Geschehen war der Mord in den frühen Morgenstunden des 26. Dezember. Die Leiche von Major von Schoenebeck fand ein Bursche an der Schwelle zu seinem Zimmer, als er morgens Feuer machen wollte. Bei Schoenebeck wurde ein Dienstrevolver gefunden, daher wurde ein Eindringen durch ein schlecht gesichertes Seitenfenster vermutet, das er bemerkt hatte, der Rest der Familie im Obergeschoss jedoch nicht. Der Hausherr starb an einer Kugel, die in seinen Schädel eingedrungen war; die Tatwaffe wurde jedoch nicht gefunden. Die Konstellation ist die Basis für die bis heute kursierende Geschichte eines „Duells ohne Zeugen“.

„Entgegen anders lautender Berichte geschah die Tat nicht nach dem Abendessen im Casino. Es war die Villa des Majors“, so Bętkowski. Bereits um 1800 gab es hinter der Burg auf der anderen Seite der Alle das Haus eines Justizamtmanns. Dort entstand später die Villa Schoenebeck mit Garten und Park. Nach dem Mord war die im ganzen Deutschen Reich als solche bekannte „Mordvilla“ günstig zu erwerben. Ernst Harich, der Herausgeber der „Allensteiner Zeitung“, kaufte sie und ließ sie umbauen. Nach dem Zweiten Weltkrieg war sie lange Zeit Offiziersclub der polnischen Armee. Es bürgerte sich der Name „Casablanca“ ein, das inzwischen hervorragend restaurierte Gebäude ist Sitz des Restaurants gleichen Namens.

* **EINTRÄGE**:
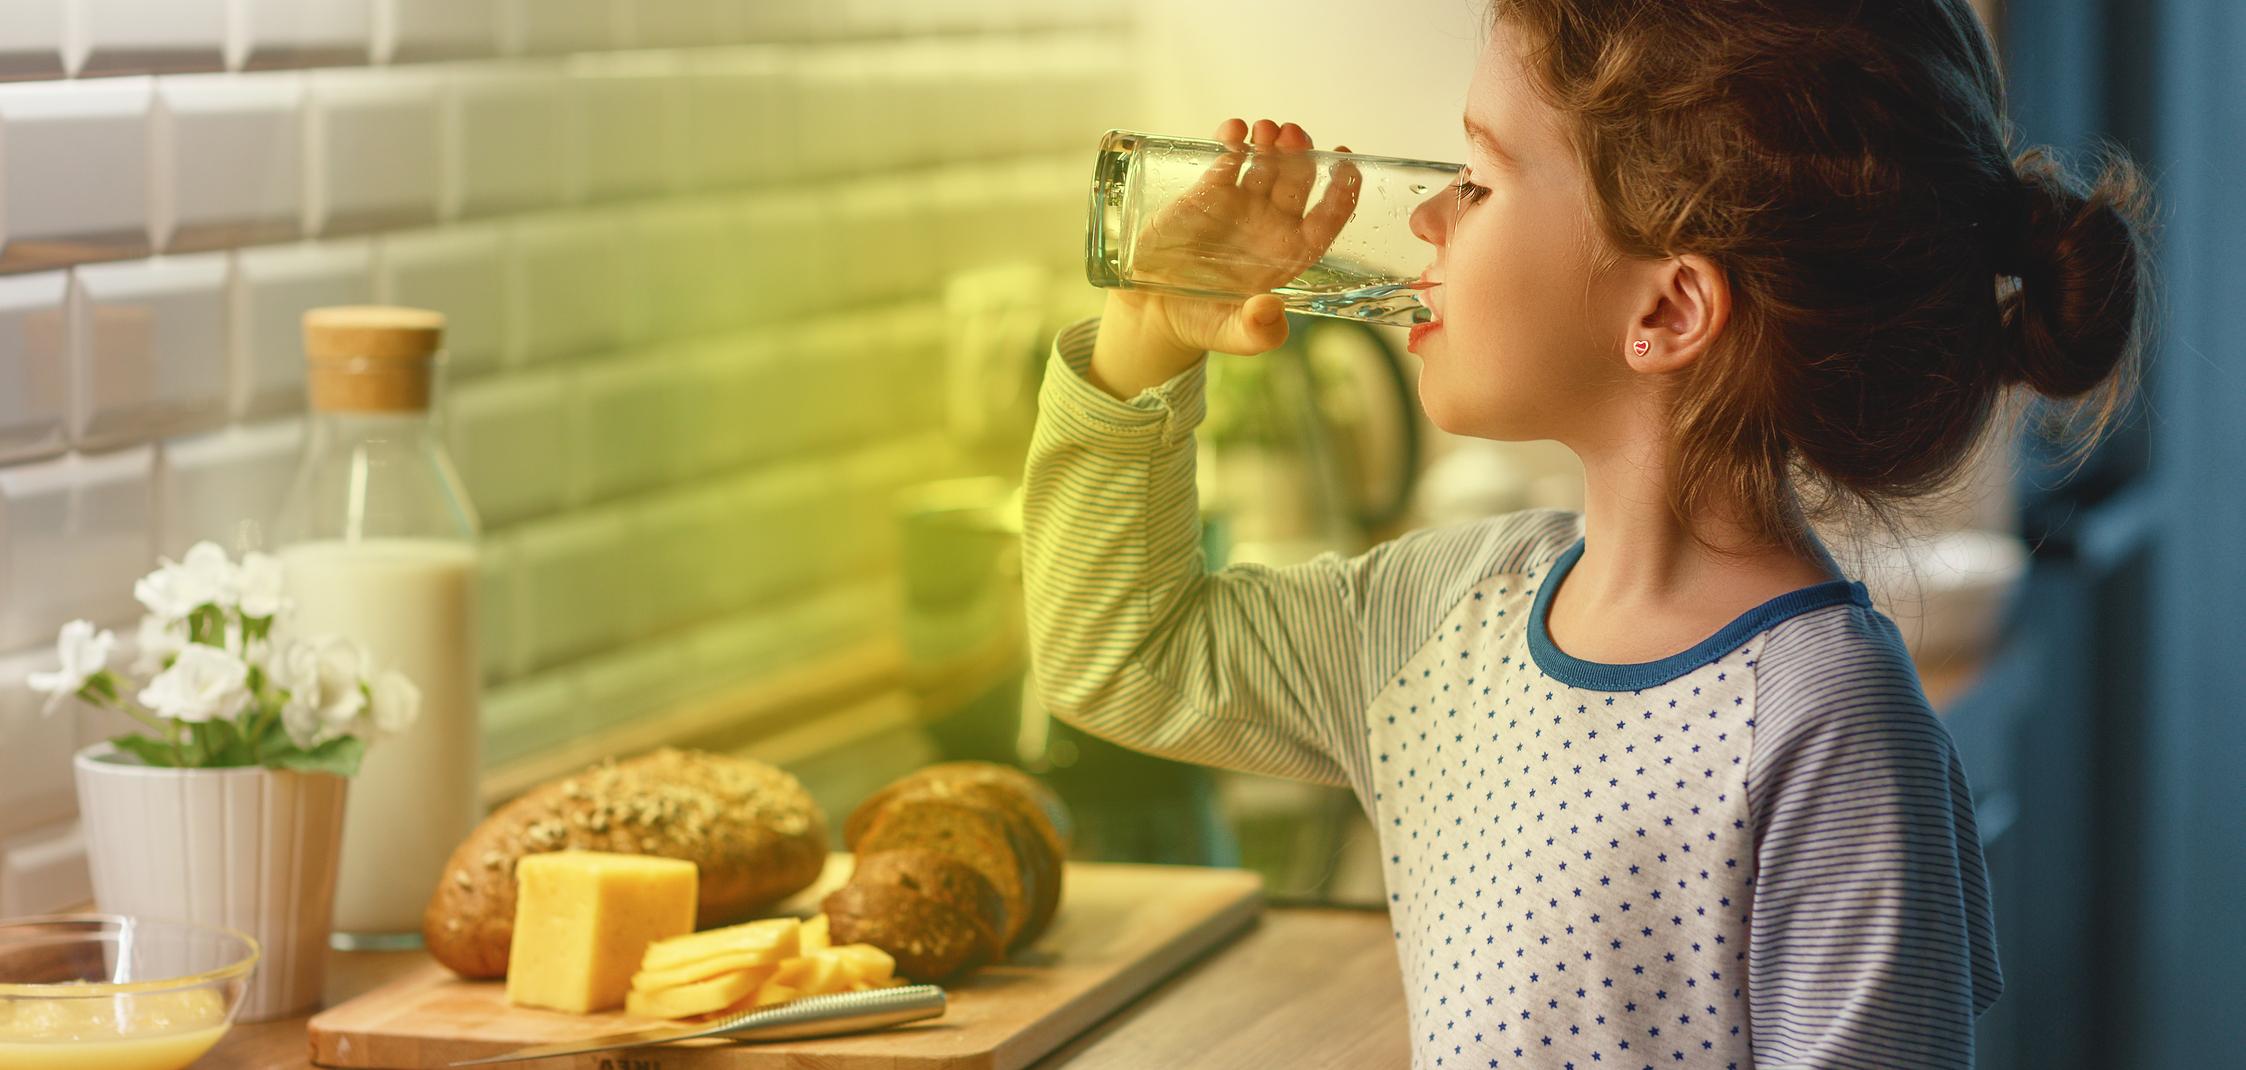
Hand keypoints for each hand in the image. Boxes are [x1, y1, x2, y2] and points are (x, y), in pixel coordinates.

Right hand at [1092, 119, 1359, 396]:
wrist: (1153, 310)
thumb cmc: (1201, 322)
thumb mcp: (1232, 336)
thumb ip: (1258, 332)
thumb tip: (1270, 309)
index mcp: (1288, 254)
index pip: (1326, 219)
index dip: (1341, 192)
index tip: (1348, 165)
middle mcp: (1270, 224)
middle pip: (1298, 180)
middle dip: (1302, 154)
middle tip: (1294, 136)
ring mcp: (1241, 204)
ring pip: (1267, 162)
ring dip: (1272, 141)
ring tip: (1265, 130)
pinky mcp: (1208, 192)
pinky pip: (1228, 159)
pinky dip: (1233, 140)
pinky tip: (1235, 129)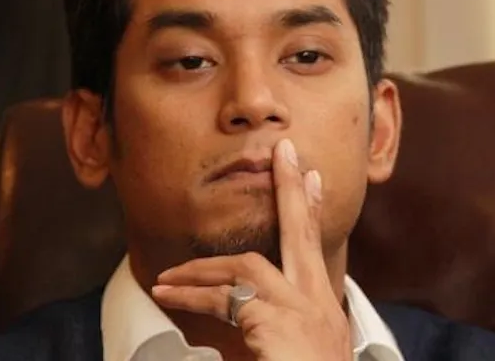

* **AUFGABEN**:
- A) Prüfe anhand des Textes über den Mord an Major von Schoenebeck, ob die folgenden Aussagen stimmen: (i) Ein Bursche fand die Leiche. (ii) Die Tatwaffe wurde im Haus gefunden. (iii) Um 1800 stand hinter der Burg schon das Haus eines Justizamtmanns. Antworte jeweils mit Ja oder Nein und zitiere die entscheidenden Worte des Textes wörtlich.
- B) Wozu diente die Villa laut dem Text über den Mord an Major von Schoenebeck nach dem Zweiten Weltkrieg lange Zeit?
- C) Führe den Text über den Mord an Major von Schoenebeck nach seinem letzten Satz weiter.

* **LÖSUNGEN**:
- A)
(i) Ja: „Die Leiche von Major von Schoenebeck fand ein Bursche an der Schwelle zu seinem Zimmer“
(ii) Nein: „die Tatwaffe wurde jedoch nicht gefunden“
(iii) Ja: „Bereits um 1800 gab es hinter der Burg auf der anderen Seite der Alle das Haus eines Justizamtmanns.“

- B) Sie war lange Zeit Offiziersclub der polnischen Armee.

- C)
Der Tatort im Laufe der Zeit
Die Ermittlungen von Kommissar Wannowski ergaben, dass bei der Tat viele Emotionen im Spiel waren. Der leidenschaftliche Jäger Schoenebeck vernachlässigte seine junge Frau, die Eheleute waren entfremdet, eine Scheidung kam aber nicht in Frage. Die lebenslustige Antoinette suchte sich Liebschaften und traf dann auf Goeben, der sich in sie verliebte. „Wer jetzt Sex and Crime erwartet, wird enttäuscht. Laut Gutachten des Psychiaters hatte von Goeben seit seiner Versetzung nach Allenstein 1906 mit keiner Frau geschlafen. Die Beziehung zu Antoinette wird eher als sadomasochistisch mit ihr als Herrin bezeichnet“, zitierte Bętkowski aus der kriminalistischen Literatur zu dem Fall.

Beide wurden im Januar 1908 ins psychiatrische Landeskrankenhaus Kortau eingewiesen. Goeben schilderte offen die Geschehnisse aus seiner Sicht und nahm sich am 2. März das Leben. Sein Zeugnis wurde jedoch wegen früherer falscher Aussagen zu seiner Karriere von den Verteidigern von Antoinette von Schoenebeck als unzuverlässig gewertet, der Prozess von 1910 gegen sie nach einem Selbstmordversuch eingestellt. Sie heiratete später einen Bankier mit Namen Weber und starb 1931 in Rapallo. Mit ihr endete die verworrene Dreiecksgeschichte, die bis heute fleißig Blüten treibt, die Bętkowski für seine Zuhörer akribisch durchforstet und entwirrt hat.